Die unerwartete Wiederannäherung zwischen Dahlan und der Hamas hatte bereits die Rückkehr einiger treuer Dahlan-Anhänger in den Gazastreifen zur Folge. Nun warten alle darauf, zu sehen, ob und wann Dahlan selbst die Erlaubnis erhält, in sein Haus im Gazastreifen zurückzukehren.
Quellen im Gazastreifen vermuten, dass der Countdown für die Rückkehr Dahlans bereits begonnen hat. Weiterhin mutmaßen diese Quellen, dass er möglicherweise mit dem Posten des "Premierministers" einer neuen Regierung betraut werden wird, während die Hamas weiter für die Gesamtsicherheit im Gazastreifen zuständig bleibt.
Tatsächlich hat die Hamas bereits ihren eigenen "Verwaltungsausschuss", der als Regierung fungiert.
Dahlans wird die Aufgabe zufallen, dazu beizutragen, die Blockade im Gazastreifen zu durchbrechen, arabische und westliche Mittel anzuziehen sowie die Lebensbedingungen zu verbessern und die Wirtschaft anzukurbeln.
Kurz gesagt: Dahlan ist möglicherweise auf dem Weg, Bürgermeister des Gazastreifens zu werden.

---

» **Zu erledigen**: Wiederholen Sie aus dem Text über Dahlan und die Hamas wortgetreu alles von „Tatsächlich hat die“ bis hinunter zu „die Wirtschaft anzukurbeln.“.

In einem Datensatz enthaltene Einträge:

---

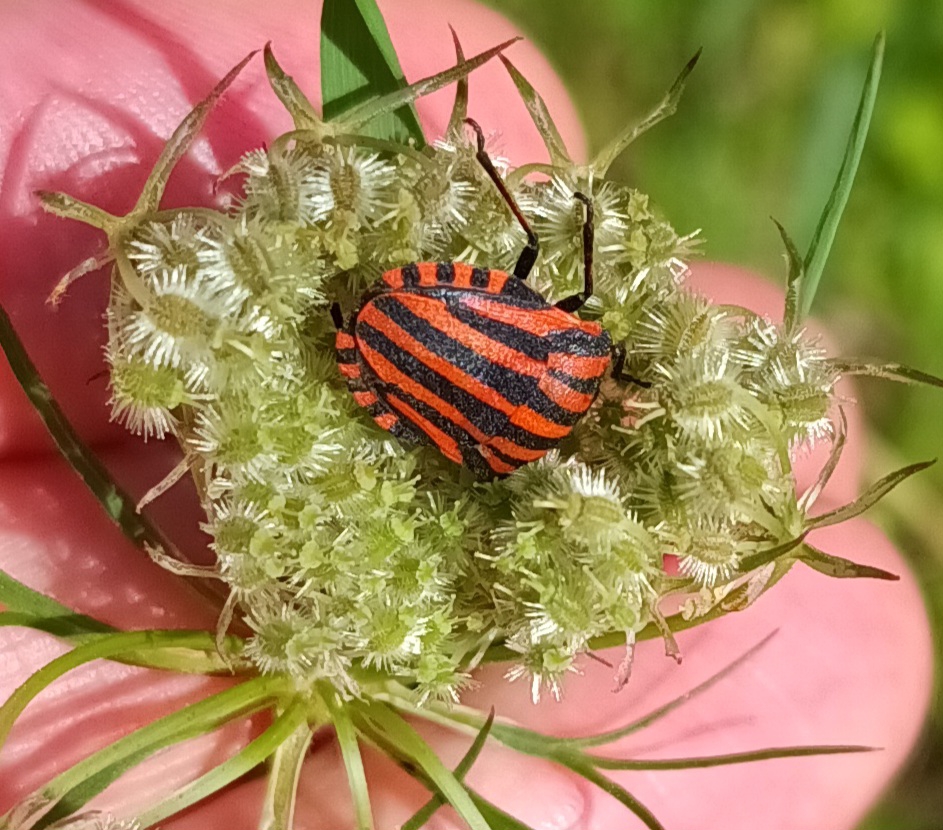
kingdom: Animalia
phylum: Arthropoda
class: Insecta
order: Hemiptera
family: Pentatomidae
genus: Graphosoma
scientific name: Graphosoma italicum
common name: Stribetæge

---

» **Lösung der Aufgabe**:
Tatsächlich hat die Hamas bereits ihren eigenen "Verwaltungsausschuss", der als Regierung fungiert.
Dahlans wird die Aufgabe zufallen, dazu beizutragen, die Blockade im Gazastreifen zu durchbrechen, arabische und westliche Mittel anzuziehen sowie die Lebensbedingungen zu verbessern und die Wirtschaft anzukurbeln.